Fri, 06/17/2011 - 04:33

Hi!

I have a script for ordinal twin data that takes about 5-6 hours to compute in my laptop. I was wondering whether it would be beneficial in this particular case to parallelize the work in order to reduce the computational time. Would it be possible to adapt this script to do the job?

I have been reading the OpenMx notes in the manual to implement the parallelization with the "Snowfall" package, but they seemed a bit odd to me (I have not too much experience in parallelizing with R). Any indication would be very appreciated. I attach here the script if somebody wish to have a look.

Best regards,

-Alfredo

Attachment | Size |
---|---|

Script.R | 6.71 KB |

Currently, OpenMx can execute pieces of model in parallel that are labelled as independent pieces. Independent pieces do not share free parameters, so I don't think any part of your model can be labelled independent. Here are some other techniques for improving performance:

I will address the question of parallelization, but make sure you read the section on checkpointing if you are going to run a script for several hours: http://openmx.psyc.virginia.edu/docs/OpenMx/latest/File_Checkpointing.html.

Michael,

Considering the long computational time using raw data in this job, and the difficulties for the parallelization, does it make sense to you fitting this longitudinal growth model to "correlation matrices" (instead of to raw ordinal data)?

Do you think that there may be issues with accuracy using this alternative approach?

Thanks!

Hi

A few points about fitting models to matrices of polychoric or tetrachoric correlation matrices. First, unlike covariance matrices, the precision of tetrachoric correlations varies as a function of where the thresholds are. For example, the tetrachoric correlation between two binary variables with a 50:50 split of 0/1 responses will be more precise than one where the variables are 90:10 split.
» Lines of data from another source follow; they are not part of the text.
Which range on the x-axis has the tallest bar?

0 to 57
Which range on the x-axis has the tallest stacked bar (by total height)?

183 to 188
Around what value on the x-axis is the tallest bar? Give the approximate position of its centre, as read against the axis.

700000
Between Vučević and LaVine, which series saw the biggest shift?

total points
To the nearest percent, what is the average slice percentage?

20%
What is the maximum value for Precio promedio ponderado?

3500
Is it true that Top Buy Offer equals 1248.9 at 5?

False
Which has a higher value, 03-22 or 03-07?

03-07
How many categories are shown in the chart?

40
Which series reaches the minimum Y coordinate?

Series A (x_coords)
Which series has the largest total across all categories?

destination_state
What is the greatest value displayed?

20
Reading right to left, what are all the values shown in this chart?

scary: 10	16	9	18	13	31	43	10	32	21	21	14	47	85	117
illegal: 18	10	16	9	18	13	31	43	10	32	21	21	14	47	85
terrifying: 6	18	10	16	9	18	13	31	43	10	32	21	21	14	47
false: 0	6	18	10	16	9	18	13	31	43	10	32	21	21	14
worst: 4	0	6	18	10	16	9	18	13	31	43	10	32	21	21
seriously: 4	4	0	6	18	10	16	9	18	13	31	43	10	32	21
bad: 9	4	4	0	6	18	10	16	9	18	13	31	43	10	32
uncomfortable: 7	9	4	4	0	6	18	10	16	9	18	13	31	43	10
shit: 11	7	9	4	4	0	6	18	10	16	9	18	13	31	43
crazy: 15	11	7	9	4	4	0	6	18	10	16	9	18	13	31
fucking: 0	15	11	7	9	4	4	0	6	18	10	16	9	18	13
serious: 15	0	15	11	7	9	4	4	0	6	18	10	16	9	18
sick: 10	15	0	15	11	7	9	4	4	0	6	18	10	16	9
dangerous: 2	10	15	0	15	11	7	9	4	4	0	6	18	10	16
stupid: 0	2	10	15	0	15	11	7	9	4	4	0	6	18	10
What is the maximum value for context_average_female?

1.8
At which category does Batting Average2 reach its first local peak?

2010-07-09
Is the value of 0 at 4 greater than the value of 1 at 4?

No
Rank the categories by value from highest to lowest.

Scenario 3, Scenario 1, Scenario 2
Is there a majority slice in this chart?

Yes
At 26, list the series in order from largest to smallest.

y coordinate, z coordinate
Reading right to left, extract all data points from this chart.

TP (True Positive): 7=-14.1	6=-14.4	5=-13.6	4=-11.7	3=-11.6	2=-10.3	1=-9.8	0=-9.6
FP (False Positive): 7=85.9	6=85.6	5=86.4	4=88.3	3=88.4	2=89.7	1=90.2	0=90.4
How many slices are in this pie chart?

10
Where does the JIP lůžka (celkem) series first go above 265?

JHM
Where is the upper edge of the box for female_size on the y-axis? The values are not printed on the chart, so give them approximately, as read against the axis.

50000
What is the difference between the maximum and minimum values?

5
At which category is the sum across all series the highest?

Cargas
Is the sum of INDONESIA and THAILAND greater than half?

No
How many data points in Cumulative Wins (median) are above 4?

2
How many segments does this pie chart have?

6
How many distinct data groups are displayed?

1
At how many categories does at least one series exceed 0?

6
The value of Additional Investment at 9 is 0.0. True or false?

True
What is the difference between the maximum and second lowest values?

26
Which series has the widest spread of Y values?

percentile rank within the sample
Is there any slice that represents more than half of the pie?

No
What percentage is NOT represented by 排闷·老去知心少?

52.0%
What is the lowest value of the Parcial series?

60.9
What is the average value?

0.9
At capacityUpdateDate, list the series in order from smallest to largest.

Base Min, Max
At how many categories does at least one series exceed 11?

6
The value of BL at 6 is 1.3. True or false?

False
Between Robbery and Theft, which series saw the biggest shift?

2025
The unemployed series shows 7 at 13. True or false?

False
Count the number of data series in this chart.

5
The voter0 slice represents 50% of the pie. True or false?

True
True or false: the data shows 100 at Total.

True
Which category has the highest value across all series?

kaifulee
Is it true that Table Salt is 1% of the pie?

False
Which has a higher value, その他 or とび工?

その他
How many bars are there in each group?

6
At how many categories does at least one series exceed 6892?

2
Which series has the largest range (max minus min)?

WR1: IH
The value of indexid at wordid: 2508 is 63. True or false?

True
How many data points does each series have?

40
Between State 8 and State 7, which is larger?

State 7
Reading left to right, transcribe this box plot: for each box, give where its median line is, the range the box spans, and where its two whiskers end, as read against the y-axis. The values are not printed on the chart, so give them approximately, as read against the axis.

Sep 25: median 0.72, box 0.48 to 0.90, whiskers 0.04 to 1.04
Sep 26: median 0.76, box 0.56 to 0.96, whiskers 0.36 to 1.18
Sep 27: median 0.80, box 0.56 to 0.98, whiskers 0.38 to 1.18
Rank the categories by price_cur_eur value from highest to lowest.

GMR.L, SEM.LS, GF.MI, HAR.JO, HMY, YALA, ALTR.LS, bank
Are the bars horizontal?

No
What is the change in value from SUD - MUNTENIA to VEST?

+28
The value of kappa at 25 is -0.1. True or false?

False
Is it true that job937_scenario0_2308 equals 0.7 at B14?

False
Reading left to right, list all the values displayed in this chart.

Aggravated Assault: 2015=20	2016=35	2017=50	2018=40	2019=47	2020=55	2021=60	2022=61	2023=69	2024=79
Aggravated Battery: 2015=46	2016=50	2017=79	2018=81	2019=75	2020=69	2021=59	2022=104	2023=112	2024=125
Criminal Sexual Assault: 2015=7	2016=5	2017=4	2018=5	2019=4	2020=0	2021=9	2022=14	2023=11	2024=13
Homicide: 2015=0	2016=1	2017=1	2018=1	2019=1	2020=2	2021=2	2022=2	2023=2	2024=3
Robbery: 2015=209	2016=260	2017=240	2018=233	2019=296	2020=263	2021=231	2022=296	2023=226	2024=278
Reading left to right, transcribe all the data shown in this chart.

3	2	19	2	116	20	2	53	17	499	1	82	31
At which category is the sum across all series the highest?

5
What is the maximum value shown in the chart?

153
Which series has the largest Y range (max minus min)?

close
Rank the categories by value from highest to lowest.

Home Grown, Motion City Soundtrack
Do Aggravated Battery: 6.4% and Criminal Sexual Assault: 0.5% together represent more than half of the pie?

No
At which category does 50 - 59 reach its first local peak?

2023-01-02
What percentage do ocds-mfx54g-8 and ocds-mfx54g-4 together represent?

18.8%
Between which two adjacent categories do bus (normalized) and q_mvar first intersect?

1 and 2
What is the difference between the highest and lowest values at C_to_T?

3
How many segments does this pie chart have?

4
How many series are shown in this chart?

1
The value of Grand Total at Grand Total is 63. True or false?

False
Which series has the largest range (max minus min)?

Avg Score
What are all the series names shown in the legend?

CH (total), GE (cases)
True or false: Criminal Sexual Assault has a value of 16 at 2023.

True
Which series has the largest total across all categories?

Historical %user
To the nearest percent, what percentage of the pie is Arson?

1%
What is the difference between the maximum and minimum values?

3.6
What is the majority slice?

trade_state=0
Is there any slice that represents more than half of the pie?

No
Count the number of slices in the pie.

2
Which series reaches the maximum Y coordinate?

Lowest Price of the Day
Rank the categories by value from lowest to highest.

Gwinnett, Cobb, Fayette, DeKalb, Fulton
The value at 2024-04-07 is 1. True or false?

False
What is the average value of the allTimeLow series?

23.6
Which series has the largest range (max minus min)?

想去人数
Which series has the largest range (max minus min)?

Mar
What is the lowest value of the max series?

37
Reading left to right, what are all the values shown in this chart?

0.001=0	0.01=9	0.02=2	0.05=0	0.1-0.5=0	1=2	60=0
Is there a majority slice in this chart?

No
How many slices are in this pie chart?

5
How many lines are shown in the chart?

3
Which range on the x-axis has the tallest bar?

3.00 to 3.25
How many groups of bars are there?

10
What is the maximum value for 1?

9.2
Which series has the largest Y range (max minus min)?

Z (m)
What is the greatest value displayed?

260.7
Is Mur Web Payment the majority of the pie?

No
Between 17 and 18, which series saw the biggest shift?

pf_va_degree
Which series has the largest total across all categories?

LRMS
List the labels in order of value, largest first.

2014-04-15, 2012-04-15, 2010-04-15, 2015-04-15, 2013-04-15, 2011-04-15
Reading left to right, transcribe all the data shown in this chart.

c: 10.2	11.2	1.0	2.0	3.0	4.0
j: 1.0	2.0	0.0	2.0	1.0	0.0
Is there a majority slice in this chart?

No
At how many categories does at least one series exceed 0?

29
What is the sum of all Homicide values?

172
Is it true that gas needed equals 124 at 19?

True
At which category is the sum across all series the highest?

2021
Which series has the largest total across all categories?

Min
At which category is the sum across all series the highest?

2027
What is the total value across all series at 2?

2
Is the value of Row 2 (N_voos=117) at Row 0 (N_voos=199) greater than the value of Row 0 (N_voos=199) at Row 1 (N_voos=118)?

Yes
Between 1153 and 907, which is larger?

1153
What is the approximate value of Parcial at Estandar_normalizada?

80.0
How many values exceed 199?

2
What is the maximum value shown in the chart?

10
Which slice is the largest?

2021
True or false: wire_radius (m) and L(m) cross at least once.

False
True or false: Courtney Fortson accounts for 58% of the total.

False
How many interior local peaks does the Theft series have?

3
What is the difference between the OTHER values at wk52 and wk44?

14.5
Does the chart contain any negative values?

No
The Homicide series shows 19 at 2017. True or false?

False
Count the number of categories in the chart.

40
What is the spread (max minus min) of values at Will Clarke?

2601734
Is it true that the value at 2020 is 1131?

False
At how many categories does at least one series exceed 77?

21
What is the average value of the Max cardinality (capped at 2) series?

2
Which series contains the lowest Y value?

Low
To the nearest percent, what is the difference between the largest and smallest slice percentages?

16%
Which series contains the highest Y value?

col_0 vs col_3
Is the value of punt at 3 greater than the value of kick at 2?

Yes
So it is necessary to "tell" the model-fitting procedure how accurate the correlations are. It is also necessary to tell it how much the correlation statistics covary with each other. One approach is to use a weight matrix; Michael Browne wrote about this method in a seminal 1982 paper, on "Asymptotically Distribution Free" methods. At this time, however, OpenMx does not have a simple way of estimating a suitable weight matrix. However, it might be possible to fit a single model with every correlation (and every threshold) free, and use the calculated Hessian as a weight matrix. There is a need to make this procedure more efficient (it is possible to estimate the correlations in a pairwise fashion which speeds this method up a lot).

Second, an advantage of FIML is that it provides a natural framework for modeling datasets which contain missing values (and most do; be wary of people who say they have no missing data). Missing data patterns can also create variability in the precision of different correlations, and while FIML handles most types of missing data (MCAR and MAR in Little & Rubin terms) well, other methods often do less well.

Third, you are working with longitudinal growth models, which usually involve making predictions about the means (thresholds) as well as the variances. It would be important to include the thresholds in the weight matrix, so that we end up fitting a model to both the thresholds and the means.

In the light of these issues, if you have the patience - or access to a cluster or grid - then I'd still go with the 5 hour version using FIML, and fit a limited set of models. Alternatively, please feel free to write a weight-matrix calculating function :)

Thank you, Michael! I think I understood the issue. Let me tell you that your kind advice is very much appreciated.

Starting values can have a large impact on estimation time. Running a quick model on the correlation matrix to get good starting values could save you a bit of time in your primary FIML estimation. Similarly, if you care about comparisons to a saturated model, fit that first (overnight, likely), then use the implied covariance matrix to generate starting values just as you would for the correlation matrix approach you proposed.